START RECORDS SHOWN
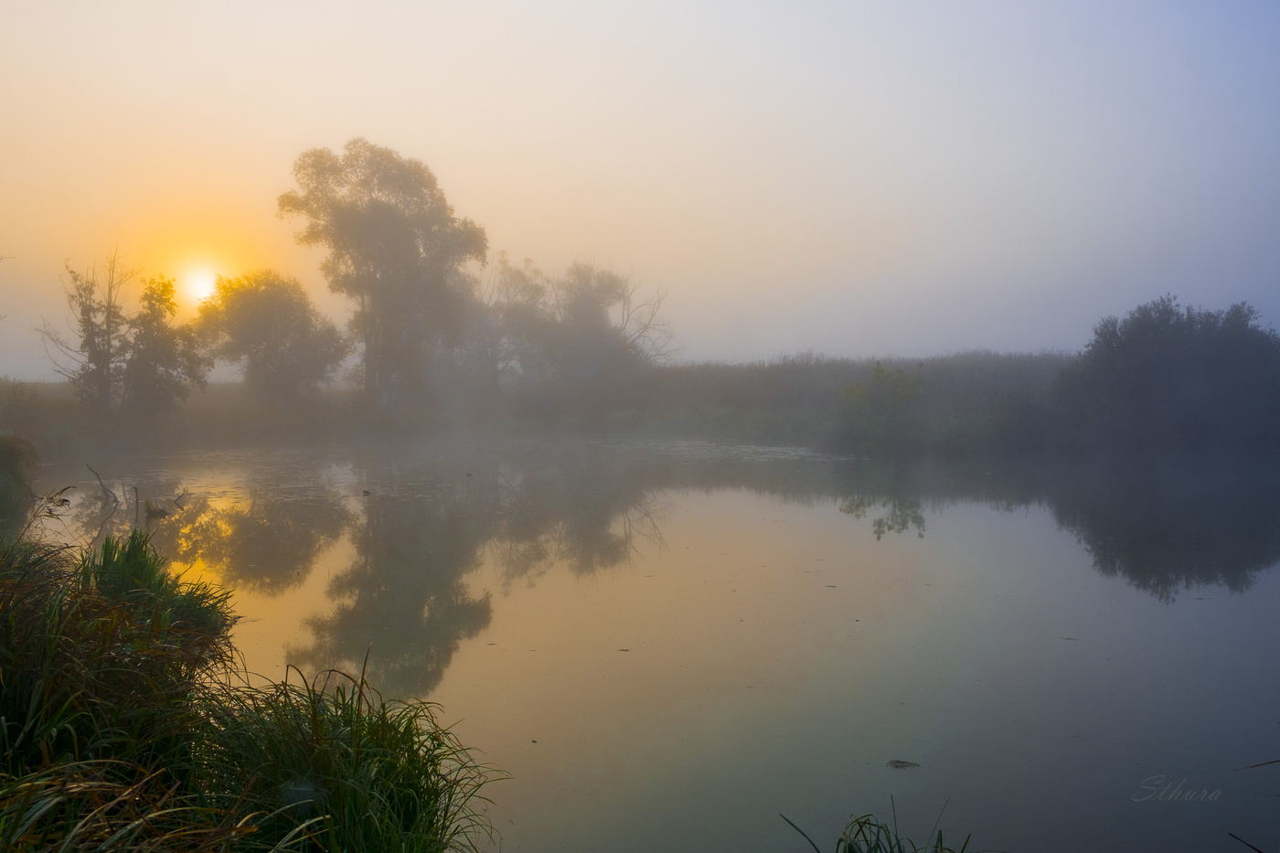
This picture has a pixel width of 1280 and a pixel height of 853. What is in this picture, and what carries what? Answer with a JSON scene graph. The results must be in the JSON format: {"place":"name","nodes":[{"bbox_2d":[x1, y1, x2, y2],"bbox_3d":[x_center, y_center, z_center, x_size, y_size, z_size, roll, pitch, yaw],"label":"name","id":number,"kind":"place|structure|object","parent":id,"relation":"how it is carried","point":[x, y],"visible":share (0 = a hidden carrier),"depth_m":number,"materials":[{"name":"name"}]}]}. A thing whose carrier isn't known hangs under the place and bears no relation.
{"place":"outdoors","nodes":[
{"label":"outdoors","id":0,"kind":"place"},
{"bbox_2d":[160,234,241,307],"label":"sun","id":1,"kind":"structure","parent":0,"point":[201,284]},
{"bbox_2d":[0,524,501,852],"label":"grassy bank","id":2,"kind":"structure","parent":0,"point":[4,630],"materials":[{"name":"green plant"}]},
{"bbox_2d":[0,433,39,533],"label":"shrub","id":3,"kind":"object","parent":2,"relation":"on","point":[11,461],"visible":0.97,"depth_m":11.29,"materials":[{"name":"green plant"}]},
{"bbox_2d":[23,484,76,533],"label":"plant","id":4,"kind":"object","parent":2,"relation":"on","point":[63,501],"visible":0.85,"depth_m":8.49,"materials":[{"name":"brown plant"}]},
{"bbox_2d":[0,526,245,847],"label":"grass clump","id":5,"kind":"object","parent":2,"relation":"on","point":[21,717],"visible":0.93,"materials":[{"name":"green plant"}]},
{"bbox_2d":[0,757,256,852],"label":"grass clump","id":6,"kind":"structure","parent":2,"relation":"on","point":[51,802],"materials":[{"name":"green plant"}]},
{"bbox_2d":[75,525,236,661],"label":"grass clump","id":7,"kind":"object","parent":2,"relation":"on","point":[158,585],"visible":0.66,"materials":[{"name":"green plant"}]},
{"bbox_2d":[184,650,509,852],"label":"grass clump","id":8,"kind":"object","parent":2,"relation":"on","point":[407,732],"visible":0.86,"depth_m":3.80,"materials":[{"name":"green plant"}]},
{"bbox_2d":[0,349,1279,458],"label":"far bank","id":9,"kind":"structure","parent":0,"point":[61,421],"materials":[{"name":"green plant"}]},
{"bbox_2d":[38,247,136,414],"bbox_3d":[-15.766,-2.526,32.793,2.717,5.251,2.807,-3,4,-44],"label":"tree","id":10,"kind":"object","parent":9,"relation":"on","point":[93,342],"visible":0.93,"depth_m":32.54,"materials":[{"name":"plant"}]},
{"bbox_2d":[120,272,206,414],"bbox_3d":[-14.040,-2.124,33.321,2.598,4.629,2.633,0,3,0],"label":"tree","id":11,"kind":"object","parent":9,"relation":"on","point":[154,316],"visible":0.96,"depth_m":32.94,"materials":[{"name":"brown plant"}]},
{"bbox_2d":[195,270,350,404],"bbox_3d":[-12.880,-2.802,39.953,5.494,5.216,5.286,0,3,0],"label":"tree","id":12,"kind":"object","parent":9,"relation":"on","point":[259,326],"visible":0.99,"depth_m":38.86,"materials":[{"name":"brown plant"}]},
{"bbox_2d":[278,138,488,410],"bbox_3d":[-8.697,-4.884,39.379,6.504,9.694,6.475,-3,4,-44],"label":"tall tree","id":13,"kind":"object","parent":9,"relation":"on","point":[374,208],"visible":1,"depth_m":37.65,"materials":[{"name":"plant"}]},
{"bbox_2d":[464,253,552,387],"label":"tree","id":14,"kind":"object","parent":9,"relation":"on","point":[512,274],"visible":0.76,"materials":[{"name":"plant"}]},
{"bbox_2d":[545,260,669,376],"label":"tree","id":15,"kind":"object","parent":9,"relation":"on","point":[581,299],"visible":0.87,"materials":[{"name":"plant"}]},
{"bbox_2d":[839,362,923,449],"bbox_3d":[6.574,-0.456,31.198,2.475,2.613,2.465,0,3,0],"label":"shrub","id":16,"kind":"object","parent":9,"relation":"on","point":[880,371],"visible":0.95,"depth_m":30.88,"materials":[{"name":"green plant"}]},
{"bbox_2d":[1066,296,1279,453],"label":"tree","id":17,"kind":"object","parent":9,"relation":"on","point":[1136,351],"visible":0.99,"depth_m":29.34,"materials":[{"name":"plant"}]},
{"bbox_2d":[0,0,1279,369],"label":"sky","id":18,"kind":"structure","parent":0,"point":[367,130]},
{"bbox_2d":[10,433,1279,852],"label":"pond","id":19,"kind":"structure","parent":0,"point":[793,518],"materials":[{"name":"liquid"}]},
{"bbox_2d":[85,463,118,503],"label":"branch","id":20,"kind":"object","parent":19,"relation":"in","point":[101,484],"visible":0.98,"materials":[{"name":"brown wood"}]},
{"bbox_2d":[82,461,185,522],"bbox_3d":[-6.849,0.968,15.390,1.396,0.896,0.977,0,3,0],"label":"branch","id":21,"kind":"object","parent":19,"relation":"in","point":[106,491],"visible":0.92,"depth_m":15.19,"materials":[{"name":"brown wood"}]},
{"bbox_2d":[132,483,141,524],"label":"stick","id":22,"kind":"object","parent":19,"relation":"in","point":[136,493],"visible":0.96,"depth_m":14.27,"materials":[{"name":"brown wood"}]},
{"bbox_2d":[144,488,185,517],"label":"branch","id":23,"kind":"object","parent":19,"relation":"in","point":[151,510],"visible":0.95,"depth_m":15.12,"materials":[{"name":"brown wood"}]},
{"bbox_2d":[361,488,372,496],"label":"bird","id":24,"kind":"object","parent":19,"relation":"on","point":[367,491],"visible":0.99,"depth_m":18.63},
{"bbox_2d":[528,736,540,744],"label":"floating debris","id":25,"kind":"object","parent":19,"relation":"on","point":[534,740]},
{"bbox_2d":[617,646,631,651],"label":"floating debris","id":26,"kind":"object","parent":19,"relation":"on","point":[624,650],"visible":0.97,"depth_m":8.21,"materials":[{"name":"brown"}]},
{"bbox_2d":[885,758,921,768],"bbox_3d":[1.340,1.724,5.804,0.193,0.020,0.158,0,3,0],"label":"floating debris","id":27,"kind":"object","parent":19,"relation":"on","point":[898,762],"visible":0.98,"depth_m":5.79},
{"bbox_2d":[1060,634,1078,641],"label":"floating debris","id":28,"kind":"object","parent":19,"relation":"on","point":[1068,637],"visible":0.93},
{"bbox_2d":[1227,831,1265,852],"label":"twig","id":29,"kind":"object","parent":19,"relation":"in","point":[1231,834],"visible":1,"depth_m":4.34,"materials":[{"name":"brown wood"}]},
{"bbox_2d":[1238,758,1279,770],"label":"twig","id":30,"kind":"object","parent":19,"relation":"in","point":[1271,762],"visible":1,"depth_m":5.68,"materials":[{"name":"brown wood"}]},
{"bbox_2d":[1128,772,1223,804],"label":"watermark","id":31,"kind":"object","parent":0,"point":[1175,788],"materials":[{"name":"grey"}]},
{"label":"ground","id":32,"kind":"structure","parent":0},
{"bbox_2d":[781,798,970,852],"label":"grass clump","id":33,"kind":"object","parent":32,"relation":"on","point":[878,839],"visible":0.99,"depth_m":3.93,"materials":[{"name":"green plant"}]}
]}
END RECORDS SHOWN
- _PROBLEM TO SOLVE_
Retype all entries exactly, without the images.

- _YOUR SOLUTION_
This picture has a pixel width of 1280 and a pixel height of 853. What is in this picture, and what carries what? Answer with a JSON scene graph. The results must be in the JSON format: {"place":"name","nodes":[{"bbox_2d":[x1, y1, x2, y2],"bbox_3d":[x_center, y_center, z_center, x_size, y_size, z_size, roll, pitch, yaw],"label":"name","id":number,"kind":"place|structure|object","parent":id,"relation":"how it is carried","point":[x, y],"visible":share (0 = a hidden carrier),"depth_m":number,"materials":[{"name":"name"}]}]}. A thing whose carrier isn't known hangs under the place and bears no relation.
{"place":"outdoors","nodes":[
{"label":"outdoors","id":0,"kind":"place"},
{"bbox_2d":[160,234,241,307],"label":"sun","id":1,"kind":"structure","parent":0,"point":[201,284]},
{"bbox_2d":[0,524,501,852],"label":"grassy bank","id":2,"kind":"structure","parent":0,"point":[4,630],"materials":[{"name":"green plant"}]},
{"bbox_2d":[0,433,39,533],"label":"shrub","id":3,"kind":"object","parent":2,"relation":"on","point":[11,461],"visible":0.97,"depth_m":11.29,"materials":[{"name":"green plant"}]},
{"bbox_2d":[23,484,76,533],"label":"plant","id":4,"kind":"object","parent":2,"relation":"on","point":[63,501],"visible":0.85,"depth_m":8.49,"materials":[{"name":"brown plant"}]},
{"bbox_2d":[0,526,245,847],"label":"grass clump","id":5,"kind":"object","parent":2,"relation":"on","point":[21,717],"visible":0.93,"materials":[{"name":"green plant"}]},
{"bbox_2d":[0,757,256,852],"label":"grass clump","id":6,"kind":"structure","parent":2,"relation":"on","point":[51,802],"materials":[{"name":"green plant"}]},
{"bbox_2d":[75,525,236,661],"label":"grass clump","id":7,"kind":"object","parent":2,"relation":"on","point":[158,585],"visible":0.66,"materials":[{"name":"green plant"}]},
{"bbox_2d":[184,650,509,852],"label":"grass clump","id":8,"kind":"object","parent":2,"relation":"on","point":[407,732],"visible":0.86,"depth_m":3.80,"materials":[{"name":"green plant"}]},
{"bbox_2d":[0,349,1279,458],"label":"far bank","id":9,"kind":"structure","parent":0,"point":[61,421],"materials":[{"name":"green plant"}]},
{"bbox_2d":[38,247,136,414],"bbox_3d":[-15.766,-2.526,32.793,2.717,5.251,2.807,-3,4,-44],"label":"tree","id":10,"kind":"object","parent":9,"relation":"on","point":[93,342],"visible":0.93,"depth_m":32.54,"materials":[{"name":"plant"}]},
{"bbox_2d":[120,272,206,414],"bbox_3d":[-14.040,-2.124,33.321,2.598,4.629,2.633,0,3,0],"label":"tree","id":11,"kind":"object","parent":9,"relation":"on","point":[154,316],"visible":0.96,"depth_m":32.94,"materials":[{"name":"brown plant"}]},
{"bbox_2d":[195,270,350,404],"bbox_3d":[-12.880,-2.802,39.953,5.494,5.216,5.286,0,3,0],"label":"tree","id":12,"kind":"object","parent":9,"relation":"on","point":[259,326],"visible":0.99,"depth_m":38.86,"materials":[{"name":"brown plant"}]},
{"bbox_2d":[278,138,488,410],"bbox_3d":[-8.697,-4.884,39.379,6.504,9.694,6.475,-3,4,-44],"label":"tall tree","id":13,"kind":"object","parent":9,"relation":"on","point":[374,208],"visible":1,"depth_m":37.65,"materials":[{"name":"plant"}]},
{"bbox_2d":[464,253,552,387],"label":"tree","id":14,"kind":"object","parent":9,"relation":"on","point":[512,274],"visible":0.76,"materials":[{"name":"plant"}]},
{"bbox_2d":[545,260,669,376],"label":"tree","id":15,"kind":"object","parent":9,"relation":"on","point":[581,299],"visible":0.87,"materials":[{"name":"plant"}]},
{"bbox_2d":[839,362,923,449],"bbox_3d":[6.574,-0.456,31.198,2.475,2.613,2.465,0,3,0],"label":"shrub","id":16,"kind":"object","parent":9,"relation":"on","point":[880,371],"visible":0.95,"depth_m":30.88,"materials":[{"name":"green plant"}]},
{"bbox_2d":[1066,296,1279,453],"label":"tree","id":17,"kind":"object","parent":9,"relation":"on","point":[1136,351],"visible":0.99,"depth_m":29.34,"materials":[{"name":"plant"}]},
{"bbox_2d":[0,0,1279,369],"label":"sky","id":18,"kind":"structure","parent":0,"point":[367,130]},
{"bbox_2d":[10,433,1279,852],"label":"pond","id":19,"kind":"structure","parent":0,"point":[793,518],"materials":[{"name":"liquid"}]},
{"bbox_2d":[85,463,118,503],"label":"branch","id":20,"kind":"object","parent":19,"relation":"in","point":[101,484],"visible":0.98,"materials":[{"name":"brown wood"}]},
{"bbox_2d":[82,461,185,522],"bbox_3d":[-6.849,0.968,15.390,1.396,0.896,0.977,0,3,0],"label":"branch","id":21,"kind":"object","parent":19,"relation":"in","point":[106,491],"visible":0.92,"depth_m":15.19,"materials":[{"name":"brown wood"}]},
{"bbox_2d":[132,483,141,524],"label":"stick","id":22,"kind":"object","parent":19,"relation":"in","point":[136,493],"visible":0.96,"depth_m":14.27,"materials":[{"name":"brown wood"}]},
{"bbox_2d":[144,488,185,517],"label":"branch","id":23,"kind":"object","parent":19,"relation":"in","point":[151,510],"visible":0.95,"depth_m":15.12,"materials":[{"name":"brown wood"}]},
{"bbox_2d":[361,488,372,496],"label":"bird","id":24,"kind":"object","parent":19,"relation":"on","point":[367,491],"visible":0.99,"depth_m":18.63},
{"bbox_2d":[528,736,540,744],"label":"floating debris","id":25,"kind":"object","parent":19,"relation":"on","point":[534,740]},
{"bbox_2d":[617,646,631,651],"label":"floating debris","id":26,"kind":"object","parent":19,"relation":"on","point":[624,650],"visible":0.97,"depth_m":8.21,"materials":[{"name":"brown"}]},
{"bbox_2d":[885,758,921,768],"bbox_3d":[1.340,1.724,5.804,0.193,0.020,0.158,0,3,0],"label":"floating debris","id":27,"kind":"object","parent":19,"relation":"on","point":[898,762],"visible":0.98,"depth_m":5.79},
{"bbox_2d":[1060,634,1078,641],"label":"floating debris","id":28,"kind":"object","parent":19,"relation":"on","point":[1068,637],"visible":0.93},
{"bbox_2d":[1227,831,1265,852],"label":"twig","id":29,"kind":"object","parent":19,"relation":"in","point":[1231,834],"visible":1,"depth_m":4.34,"materials":[{"name":"brown wood"}]},
{"bbox_2d":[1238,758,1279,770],"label":"twig","id":30,"kind":"object","parent":19,"relation":"in","point":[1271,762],"visible":1,"depth_m":5.68,"materials":[{"name":"brown wood"}]},
{"bbox_2d":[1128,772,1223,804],"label":"watermark","id":31,"kind":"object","parent":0,"point":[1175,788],"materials":[{"name":"grey"}]},
{"label":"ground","id":32,"kind":"structure","parent":0},
{"bbox_2d":[781,798,970,852],"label":"grass clump","id":33,"kind":"object","parent":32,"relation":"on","point":[878,839],"visible":0.99,"depth_m":3.93,"materials":[{"name":"green plant"}]}
]}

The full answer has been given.